Pada awal April, China menerapkan pembatasan ekspor logam tanah jarang sebagai balasan terhadap tarif AS. Tarif ini, yang diberlakukan oleh pemerintahan Trump, mencapai hingga 145% pada ekspor China ke AS.
Pada pertengahan Mei, setelah negosiasi di Jenewa, AS menyatakan bahwa China setuju untuk mencabut pembatasan tersebut. Kesepakatan ini merupakan bagian dari jeda 90 hari pada tarif yang mengganggu perdagangan antara kedua negara.
Terlepas dari kesepakatan tersebut, perusahaan yang ingin mengekspor logam tanah jarang masih memerlukan lisensi dari China. Reuters melaporkan bahwa Beijing memberikan lisensi sementara kepada pemasok tiga produsen mobil AS utama.
Sebuah survei oleh Kamar Dagang Amerika di China mengungkapkan bahwa tiga perempat dari perusahaan yang terkena dampak mengantisipasi pasokan mereka akan habis dalam waktu tiga bulan. Survei tersebut juga mencatat ketidakpastian karena tumpukan besar aplikasi lisensi.
Gracelin Baskaran, seorang ekonom pertambangan, menyatakan bahwa sekitar 25% dari aplikasi lisensi telah disetujui. Dia juga mencatat bahwa kecepatan pemrosesan tidak mencukupi.
China memiliki 100% dari kemampuan pemrosesan logam tanah jarang dunia. Hal ini memungkinkan China untuk menggunakan lisensi sebagai pengaruh dalam negosiasi perdagangan.

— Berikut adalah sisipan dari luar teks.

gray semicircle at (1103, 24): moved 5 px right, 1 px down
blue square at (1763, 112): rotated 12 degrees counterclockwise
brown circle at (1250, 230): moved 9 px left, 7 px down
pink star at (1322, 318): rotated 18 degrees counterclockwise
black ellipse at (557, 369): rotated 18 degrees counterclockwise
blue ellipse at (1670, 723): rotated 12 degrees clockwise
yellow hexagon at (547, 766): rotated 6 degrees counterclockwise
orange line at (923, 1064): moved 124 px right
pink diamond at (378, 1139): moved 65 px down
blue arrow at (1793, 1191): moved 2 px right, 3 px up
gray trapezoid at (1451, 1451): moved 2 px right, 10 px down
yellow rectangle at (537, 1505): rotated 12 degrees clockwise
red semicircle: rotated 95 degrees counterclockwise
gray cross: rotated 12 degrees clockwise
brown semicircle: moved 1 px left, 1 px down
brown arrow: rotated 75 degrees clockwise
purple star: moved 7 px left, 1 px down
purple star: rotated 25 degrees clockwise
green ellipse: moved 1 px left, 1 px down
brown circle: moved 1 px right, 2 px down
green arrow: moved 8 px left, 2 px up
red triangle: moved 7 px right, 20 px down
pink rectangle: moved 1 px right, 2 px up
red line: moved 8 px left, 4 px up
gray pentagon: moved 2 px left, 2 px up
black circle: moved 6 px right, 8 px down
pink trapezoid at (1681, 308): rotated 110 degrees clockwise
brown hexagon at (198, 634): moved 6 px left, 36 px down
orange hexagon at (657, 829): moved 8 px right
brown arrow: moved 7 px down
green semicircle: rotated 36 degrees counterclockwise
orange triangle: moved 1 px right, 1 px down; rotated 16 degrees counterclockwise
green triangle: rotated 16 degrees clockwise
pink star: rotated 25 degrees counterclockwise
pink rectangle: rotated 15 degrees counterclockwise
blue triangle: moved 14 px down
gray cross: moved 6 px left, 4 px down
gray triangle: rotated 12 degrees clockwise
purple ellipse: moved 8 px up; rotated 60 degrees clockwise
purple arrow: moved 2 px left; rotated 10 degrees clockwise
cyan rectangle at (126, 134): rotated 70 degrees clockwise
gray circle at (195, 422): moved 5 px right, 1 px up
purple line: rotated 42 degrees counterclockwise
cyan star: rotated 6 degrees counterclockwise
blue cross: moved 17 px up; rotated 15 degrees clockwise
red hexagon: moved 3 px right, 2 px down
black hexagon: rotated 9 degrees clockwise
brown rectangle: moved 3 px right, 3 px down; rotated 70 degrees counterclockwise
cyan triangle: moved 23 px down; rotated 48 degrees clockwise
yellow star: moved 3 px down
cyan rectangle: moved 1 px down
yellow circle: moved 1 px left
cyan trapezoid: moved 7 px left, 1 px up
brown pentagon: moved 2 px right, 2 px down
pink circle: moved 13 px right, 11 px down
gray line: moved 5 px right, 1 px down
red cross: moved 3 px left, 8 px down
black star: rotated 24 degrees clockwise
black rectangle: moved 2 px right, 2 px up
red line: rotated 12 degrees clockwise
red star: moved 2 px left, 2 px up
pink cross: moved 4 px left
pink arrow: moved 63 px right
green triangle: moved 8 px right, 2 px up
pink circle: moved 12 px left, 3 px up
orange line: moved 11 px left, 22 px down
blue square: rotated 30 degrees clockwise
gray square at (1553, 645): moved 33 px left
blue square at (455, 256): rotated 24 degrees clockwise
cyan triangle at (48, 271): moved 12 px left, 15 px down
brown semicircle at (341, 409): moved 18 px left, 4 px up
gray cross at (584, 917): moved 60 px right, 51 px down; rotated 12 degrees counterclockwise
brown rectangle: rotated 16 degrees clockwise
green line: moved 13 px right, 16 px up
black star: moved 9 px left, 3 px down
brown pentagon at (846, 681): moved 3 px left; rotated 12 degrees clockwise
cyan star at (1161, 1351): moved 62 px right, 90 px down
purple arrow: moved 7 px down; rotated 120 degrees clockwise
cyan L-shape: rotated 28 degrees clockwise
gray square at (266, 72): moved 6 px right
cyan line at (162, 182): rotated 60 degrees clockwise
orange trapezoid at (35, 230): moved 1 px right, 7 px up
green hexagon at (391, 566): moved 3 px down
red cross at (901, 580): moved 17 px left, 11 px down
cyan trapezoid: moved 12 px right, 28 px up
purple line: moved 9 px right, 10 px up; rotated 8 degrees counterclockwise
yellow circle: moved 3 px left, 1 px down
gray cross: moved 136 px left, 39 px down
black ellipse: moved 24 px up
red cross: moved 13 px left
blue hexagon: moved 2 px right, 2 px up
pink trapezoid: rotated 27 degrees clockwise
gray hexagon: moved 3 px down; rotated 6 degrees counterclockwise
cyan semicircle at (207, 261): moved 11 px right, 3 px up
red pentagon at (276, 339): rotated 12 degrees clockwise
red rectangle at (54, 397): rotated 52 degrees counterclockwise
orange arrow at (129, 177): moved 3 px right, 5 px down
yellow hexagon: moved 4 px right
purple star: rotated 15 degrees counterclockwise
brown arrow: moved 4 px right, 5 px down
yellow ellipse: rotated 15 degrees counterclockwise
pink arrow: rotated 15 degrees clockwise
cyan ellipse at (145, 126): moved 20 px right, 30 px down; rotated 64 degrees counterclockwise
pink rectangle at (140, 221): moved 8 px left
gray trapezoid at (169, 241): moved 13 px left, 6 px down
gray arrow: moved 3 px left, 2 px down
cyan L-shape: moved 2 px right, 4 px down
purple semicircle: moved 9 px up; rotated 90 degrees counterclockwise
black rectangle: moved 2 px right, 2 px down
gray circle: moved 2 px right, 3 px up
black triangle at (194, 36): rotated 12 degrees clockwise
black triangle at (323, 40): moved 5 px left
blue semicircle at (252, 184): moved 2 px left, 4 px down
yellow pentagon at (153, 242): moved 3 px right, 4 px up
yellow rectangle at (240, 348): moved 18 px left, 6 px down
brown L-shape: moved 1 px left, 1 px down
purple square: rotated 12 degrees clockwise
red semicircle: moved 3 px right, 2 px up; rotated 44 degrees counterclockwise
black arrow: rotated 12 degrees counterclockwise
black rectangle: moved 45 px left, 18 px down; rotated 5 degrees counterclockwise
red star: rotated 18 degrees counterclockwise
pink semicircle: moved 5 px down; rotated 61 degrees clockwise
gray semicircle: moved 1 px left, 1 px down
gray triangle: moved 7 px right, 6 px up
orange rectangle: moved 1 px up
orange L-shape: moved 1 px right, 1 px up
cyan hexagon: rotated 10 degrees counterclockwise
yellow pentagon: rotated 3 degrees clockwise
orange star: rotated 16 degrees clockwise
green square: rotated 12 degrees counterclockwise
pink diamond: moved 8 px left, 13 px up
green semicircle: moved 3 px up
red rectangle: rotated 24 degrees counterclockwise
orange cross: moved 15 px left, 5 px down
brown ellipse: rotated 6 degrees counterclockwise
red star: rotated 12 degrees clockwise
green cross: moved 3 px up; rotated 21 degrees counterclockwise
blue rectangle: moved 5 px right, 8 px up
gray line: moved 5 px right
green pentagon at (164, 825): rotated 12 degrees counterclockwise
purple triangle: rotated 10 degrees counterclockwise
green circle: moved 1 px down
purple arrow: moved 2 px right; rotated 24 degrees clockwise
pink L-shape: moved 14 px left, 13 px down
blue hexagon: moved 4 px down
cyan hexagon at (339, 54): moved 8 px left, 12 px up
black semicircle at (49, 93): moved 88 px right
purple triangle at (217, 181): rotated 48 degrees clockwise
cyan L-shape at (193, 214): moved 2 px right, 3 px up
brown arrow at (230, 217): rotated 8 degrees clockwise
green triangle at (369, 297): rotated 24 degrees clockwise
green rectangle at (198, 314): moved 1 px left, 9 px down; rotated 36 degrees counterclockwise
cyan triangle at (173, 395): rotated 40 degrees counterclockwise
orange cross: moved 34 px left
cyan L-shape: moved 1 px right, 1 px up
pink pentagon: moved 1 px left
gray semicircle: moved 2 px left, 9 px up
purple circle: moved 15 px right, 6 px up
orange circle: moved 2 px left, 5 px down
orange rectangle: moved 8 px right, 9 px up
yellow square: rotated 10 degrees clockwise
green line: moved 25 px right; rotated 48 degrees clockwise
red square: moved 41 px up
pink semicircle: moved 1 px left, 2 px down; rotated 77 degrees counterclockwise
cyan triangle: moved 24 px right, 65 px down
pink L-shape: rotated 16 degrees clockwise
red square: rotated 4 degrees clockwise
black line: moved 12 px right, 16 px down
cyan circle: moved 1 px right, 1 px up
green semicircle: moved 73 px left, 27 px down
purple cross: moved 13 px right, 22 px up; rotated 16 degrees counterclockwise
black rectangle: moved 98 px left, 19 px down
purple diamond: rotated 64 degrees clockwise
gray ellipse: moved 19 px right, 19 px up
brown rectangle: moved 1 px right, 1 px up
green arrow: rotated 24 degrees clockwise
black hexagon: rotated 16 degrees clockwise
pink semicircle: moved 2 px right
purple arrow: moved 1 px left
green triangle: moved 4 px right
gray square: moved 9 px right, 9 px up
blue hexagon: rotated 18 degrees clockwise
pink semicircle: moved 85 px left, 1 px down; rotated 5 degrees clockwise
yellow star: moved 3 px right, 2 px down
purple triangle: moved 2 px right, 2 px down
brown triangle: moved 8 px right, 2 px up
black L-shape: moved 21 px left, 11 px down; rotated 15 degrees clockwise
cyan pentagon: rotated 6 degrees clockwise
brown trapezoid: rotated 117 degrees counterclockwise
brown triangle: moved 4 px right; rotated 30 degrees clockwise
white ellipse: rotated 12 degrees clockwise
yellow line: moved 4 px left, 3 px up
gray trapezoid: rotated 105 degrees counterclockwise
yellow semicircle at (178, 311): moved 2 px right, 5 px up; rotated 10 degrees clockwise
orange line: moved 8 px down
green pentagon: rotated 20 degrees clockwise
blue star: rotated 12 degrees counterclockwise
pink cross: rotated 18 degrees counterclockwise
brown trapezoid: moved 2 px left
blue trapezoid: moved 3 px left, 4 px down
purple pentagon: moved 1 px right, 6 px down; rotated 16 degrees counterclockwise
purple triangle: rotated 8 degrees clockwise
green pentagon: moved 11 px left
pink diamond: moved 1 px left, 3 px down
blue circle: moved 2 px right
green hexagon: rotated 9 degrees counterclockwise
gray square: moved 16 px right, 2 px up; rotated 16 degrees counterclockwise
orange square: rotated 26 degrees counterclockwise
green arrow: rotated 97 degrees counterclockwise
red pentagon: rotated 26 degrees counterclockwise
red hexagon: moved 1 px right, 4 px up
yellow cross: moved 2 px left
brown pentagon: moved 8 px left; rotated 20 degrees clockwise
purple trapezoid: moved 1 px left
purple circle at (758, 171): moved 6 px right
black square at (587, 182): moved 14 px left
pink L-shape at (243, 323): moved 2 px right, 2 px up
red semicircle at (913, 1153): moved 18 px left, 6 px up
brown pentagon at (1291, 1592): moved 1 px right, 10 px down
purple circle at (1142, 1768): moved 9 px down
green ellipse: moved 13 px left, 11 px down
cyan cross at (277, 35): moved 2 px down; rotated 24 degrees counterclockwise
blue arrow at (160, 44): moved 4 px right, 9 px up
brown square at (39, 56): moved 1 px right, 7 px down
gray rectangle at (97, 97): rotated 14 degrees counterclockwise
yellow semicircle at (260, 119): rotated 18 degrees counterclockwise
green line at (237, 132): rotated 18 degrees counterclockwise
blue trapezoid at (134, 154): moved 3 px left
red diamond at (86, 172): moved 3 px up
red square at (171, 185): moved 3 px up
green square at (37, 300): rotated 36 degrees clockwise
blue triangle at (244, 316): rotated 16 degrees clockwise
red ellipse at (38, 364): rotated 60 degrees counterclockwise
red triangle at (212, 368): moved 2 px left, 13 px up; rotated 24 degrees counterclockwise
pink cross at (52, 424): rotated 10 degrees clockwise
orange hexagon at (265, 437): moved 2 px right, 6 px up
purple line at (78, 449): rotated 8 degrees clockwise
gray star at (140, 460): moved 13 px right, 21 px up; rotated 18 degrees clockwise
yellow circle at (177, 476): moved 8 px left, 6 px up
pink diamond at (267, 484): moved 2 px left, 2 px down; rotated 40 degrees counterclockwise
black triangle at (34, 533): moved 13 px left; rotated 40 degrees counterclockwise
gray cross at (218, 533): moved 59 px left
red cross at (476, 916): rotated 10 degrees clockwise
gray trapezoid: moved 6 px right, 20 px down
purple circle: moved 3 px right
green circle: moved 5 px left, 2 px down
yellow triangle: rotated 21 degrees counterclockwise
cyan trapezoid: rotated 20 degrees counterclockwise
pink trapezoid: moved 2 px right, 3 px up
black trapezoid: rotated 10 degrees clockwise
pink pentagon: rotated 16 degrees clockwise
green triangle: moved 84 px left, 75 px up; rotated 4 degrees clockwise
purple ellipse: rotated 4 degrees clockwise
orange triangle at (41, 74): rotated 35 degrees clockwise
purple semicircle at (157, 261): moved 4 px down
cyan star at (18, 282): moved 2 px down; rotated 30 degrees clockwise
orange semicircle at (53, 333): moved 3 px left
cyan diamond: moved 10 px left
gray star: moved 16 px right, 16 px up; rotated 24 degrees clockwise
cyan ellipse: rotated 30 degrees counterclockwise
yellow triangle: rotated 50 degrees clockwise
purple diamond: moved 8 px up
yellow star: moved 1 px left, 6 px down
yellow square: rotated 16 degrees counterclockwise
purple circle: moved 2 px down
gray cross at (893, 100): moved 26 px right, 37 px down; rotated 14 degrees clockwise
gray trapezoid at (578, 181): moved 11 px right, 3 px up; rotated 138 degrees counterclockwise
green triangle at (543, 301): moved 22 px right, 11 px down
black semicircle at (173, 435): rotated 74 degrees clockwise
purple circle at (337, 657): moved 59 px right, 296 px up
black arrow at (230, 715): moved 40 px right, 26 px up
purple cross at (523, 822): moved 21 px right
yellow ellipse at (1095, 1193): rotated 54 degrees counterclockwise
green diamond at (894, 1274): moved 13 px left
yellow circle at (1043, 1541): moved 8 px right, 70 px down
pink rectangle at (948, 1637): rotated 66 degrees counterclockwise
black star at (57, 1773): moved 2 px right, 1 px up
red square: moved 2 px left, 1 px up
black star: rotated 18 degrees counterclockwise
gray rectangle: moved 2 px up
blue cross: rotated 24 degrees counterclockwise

AS adalah produsen logam tanah jarang yang dominan hingga tahun 1990-an. China meningkatkan produksi, membuatnya tidak menguntungkan bagi yang lain. AS saat ini sedang berupaya membangun kemampuan pemrosesan logam tanah jarangnya sendiri.
Pembatasan yang sedang berlangsung dapat memengaruhi berbagai industri AS. Industri-industri ini termasuk otomotif, elektronik, semikonduktor, dan pertahanan.